Il n'y a pas que Paul Seixas, on a trois Français dans le top 10 avec Lenny Martinez et Jordan Jegat. Mais pas de victoire française... c'est ça le hic ?
Ça, c'est la frustration. Mais je pense que les choses peuvent s'expliquer. On a une nouvelle génération qui est en train de s'affirmer. Il lui en manque peut-être un petit peu pour gagner. Et quand on regarde la liste des vainqueurs d'étape, peut-être à une exception près, ce sont tous des champions très confirmés avec des palmarès énormes qui ont gagné sur ce Tour de France. C'est ce cran là qu'il faut que cette génération franchisse. Mais ils sont tout près et je pense que ça va le faire de manière assez massive. Et puis n'oublions pas que nous n'avions pas notre sprinteur clé, déterminant, avec Paul Magnier. Paul, meilleur sprinteur du Tour d'Italie, peut apporter des victoires d'étape très prochainement à la France sur le Tour, c'est certains.

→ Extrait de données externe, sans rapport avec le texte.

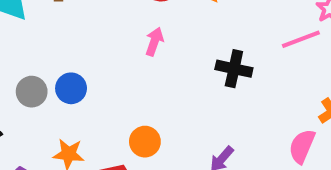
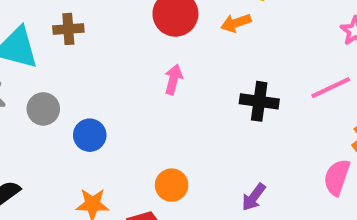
pink line: (301, 39) -> (331, 88), moved
gray circle: (32, 92) -> (43, 109), moved

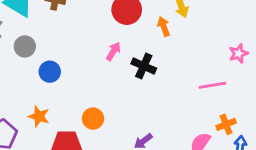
orange arrow: (236, 23) -> (164, 27), turned 72
black cross: (259, 101) -> (144, 66), moved

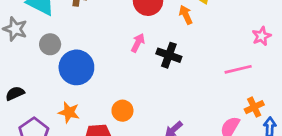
blue circle: (50, 72) -> (76, 67), size x1.6

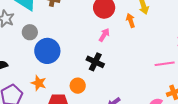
pink arrow: (138, 43) -> (104, 35), moved
black cross: (169, 55) -> (95, 62), moved

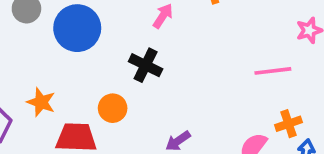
blue circle: (47, 51) -> (77, 28), moved

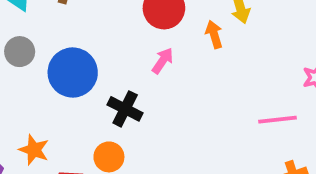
black cross: (146, 65) -> (125, 109), moved

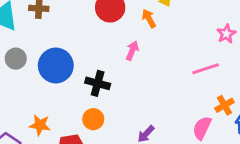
pink arrow: (163, 61) -> (132, 51), moved

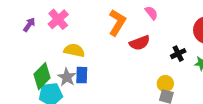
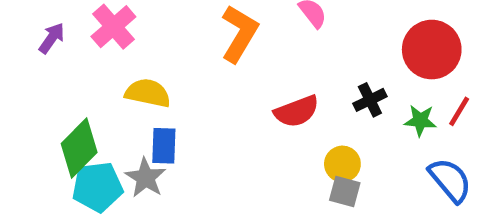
red semicircle: (140, 43) -> (297, 111), moved
gray star: (67, 77) -> (146, 178), moved

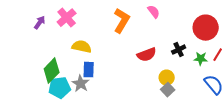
gray square: (345, 191) -> (168, 90), turned 32

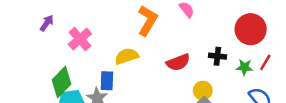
pink cross: (67, 18) -> (80, 39), moved
yellow semicircle: (82, 47) -> (127, 56), moved, turned -30
black cross: (179, 50) -> (217, 56), turned 32

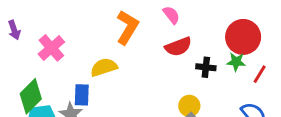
purple arrow: (47, 23) -> (14, 30), turned 126
red semicircle: (178, 62) -> (178, 47), moved
green star: (244, 67) -> (236, 62), moved

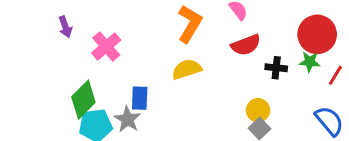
yellow semicircle: (104, 67) -> (187, 69), moved

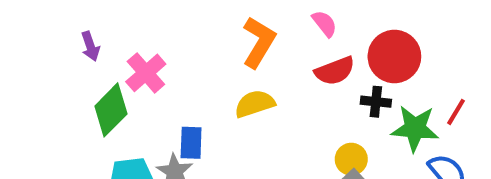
red circle: (317, 34) -> (394, 56), moved
green star: (310, 62) -> (415, 128), moved, size x1.6
green diamond: (83, 100) -> (111, 110), moved

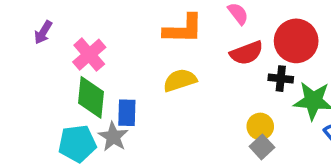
orange L-shape: (259, 42) -> (183, 29), turned 60
purple arrow: (90, 46) -> (43, 32), turned 50
green diamond: (111, 110) -> (91, 97), moved, turned -39

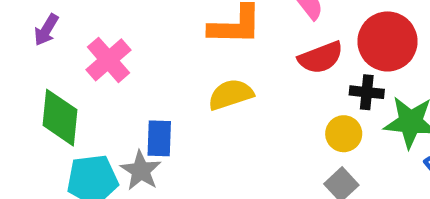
green diamond: (91, 97) -> (60, 118), moved
yellow circle: (260, 126) -> (344, 134), moved

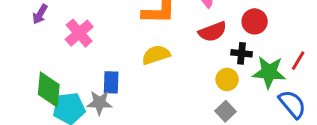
red circle: (388, 41) -> (255, 21), size x0.7
green diamond: (60, 118) -> (49, 90), moved
gray star: (141, 171) -> (99, 103), turned -30

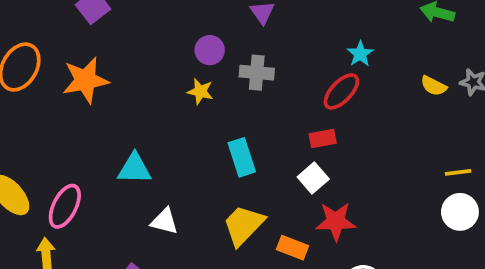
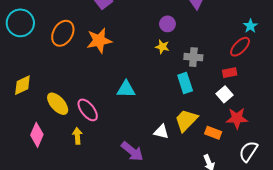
gray cross: (257, 73) -> (193, 57), moved
pink ellipse: (65, 206) -> (88, 110), turned -65
white triangle: (165, 221) -> (161, 132), moved

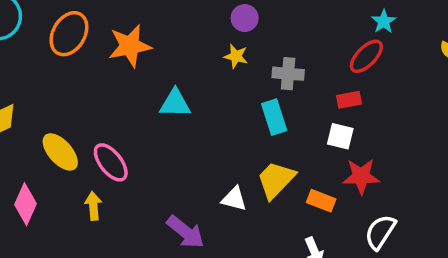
cyan triangle: (126, 89) -> (175, 103), moved
white square: (224, 94) -> (340, 136), turned -35

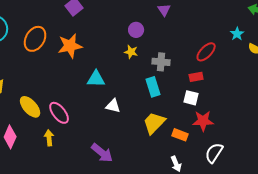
cyan star: (384, 21) -> (237, 34), moved
white triangle: (234, 199) -> (113, 106), moved

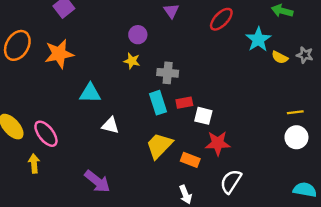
cyan star: (237, 34) -> (258, 39), size x1.5
red ellipse: (206, 52) -> (221, 19), moved
red rectangle: (196, 77) -> (184, 103), moved

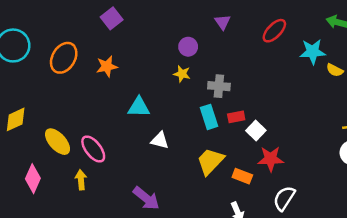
cyan star: (258, 39) -> (313, 52), turned 30
orange star: (59, 54) -> (107, 66), size x0.7
white square: (203, 116) -> (256, 131), turned 30

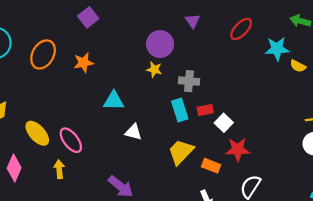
purple circle: (188, 47) -> (160, 44), size x1.5

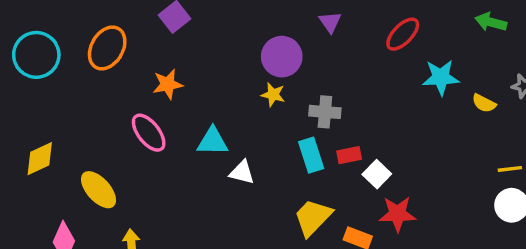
cyan star: (277, 49) -> (441, 77), moved
orange ellipse: (43, 54) -> (107, 48), moved
yellow semicircle: (298, 66) -> (484, 103), moved
white triangle: (133, 132) -> (242, 172), moved
pink ellipse: (71, 140) -> (149, 133), moved

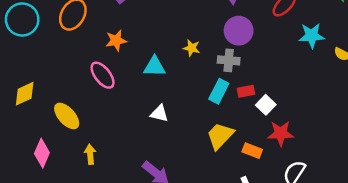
purple circle: (282, 57) -> (239, 31), moved
cyan triangle: (213, 141) -> (154, 67), moved
cyan rectangle: (311, 155) -> (219, 91), turned 45
white triangle: (242, 172) -> (159, 114), moved

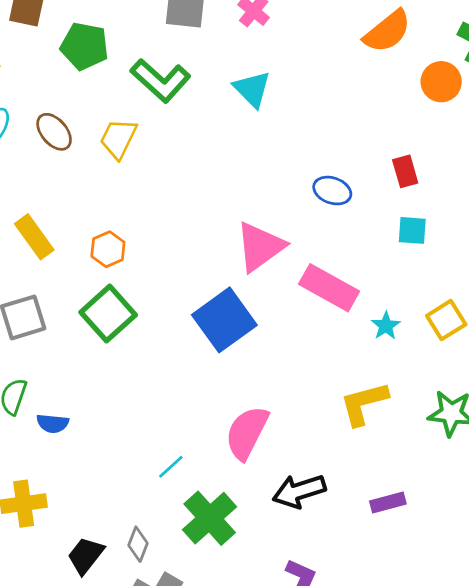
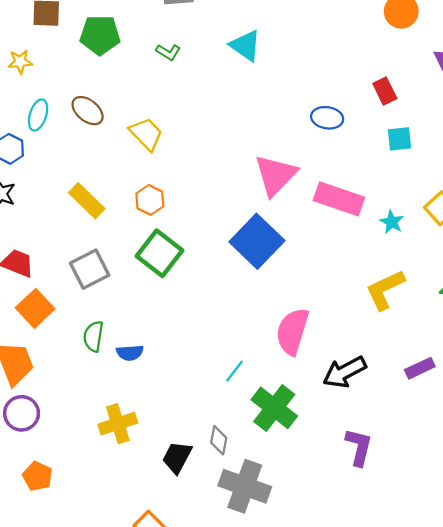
green L-shape: (160, 80) -> (168, 52), size x0.5
yellow trapezoid: (118, 139) -> (146, 134), moved, turned 120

Tour de France - Tadej Pogacar : "Il va falloir me trouver un nouvel objectif !" #TDF2026 #Pogacar #WeAreUAE #UAETeamEmirates #ITW https://t.co/1Tl0EfIiwS
— Cyclism'Actu (@cyclismactu) July 27, 2026
"Les Mondiaux 2026 de Montréal, un duel entre Pogacar et Seixas"
Quelle image retiendriez-vous de ce Tour de France 2026 ?
Ce sera sans doute le Tourmalet avec Paul Seixas dans une position quasiment offensive, où on sentit toute sa hargne, toute son énergie et tout son talent...
Bernard Thévenet nous disait qu'on l'a peut-être vu un peu trop beau...
Je pense que c'est plutôt le feuilleton du Tour de France qui nous a amené sur autre chose. Au départ, on s'était dit : Paul va faire une course de trois semaines. Il faut qu'il résiste, il faut qu'on voit ce que ça donne. Et tout le monde se disait qu'un top 10 serait déjà très bien. Et petit à petit, on a vu ce match pour la 3e place s'installer, et on est devenu supporter de ça. Hier, tout le monde a été déçu parce qu'on s'est dit qu'il n'a pas manqué grand-chose pour qu'il soit sur le podium. Mais restons raisonnables. Il y a deux ans, il faisait des courses de 120 km. Il n'avait jamais fait une course avec autant de dénivelé qu'hier (samedi à l'Alpe d'Huez). Et c'était la 20e étape du Tour de France, ce n'est pas rien. Il faut donc remmettre les choses à leur place et saluer l'exploit et l'avènement de ce champion de demain. Quand je dis demain, ce n'est pas dans dix ans.
Alors, vivement 2027 ? Le Tour et après vos Mondiaux ?
Oui alors quand même entre-temps, un petit rendez-vous à Montréal sur une course d'une journée où on va retrouver, je pense, le duel entre Tadej Pogacar et Paul Seixas, comme on l'a vu à Liège-Bastogne-Liège.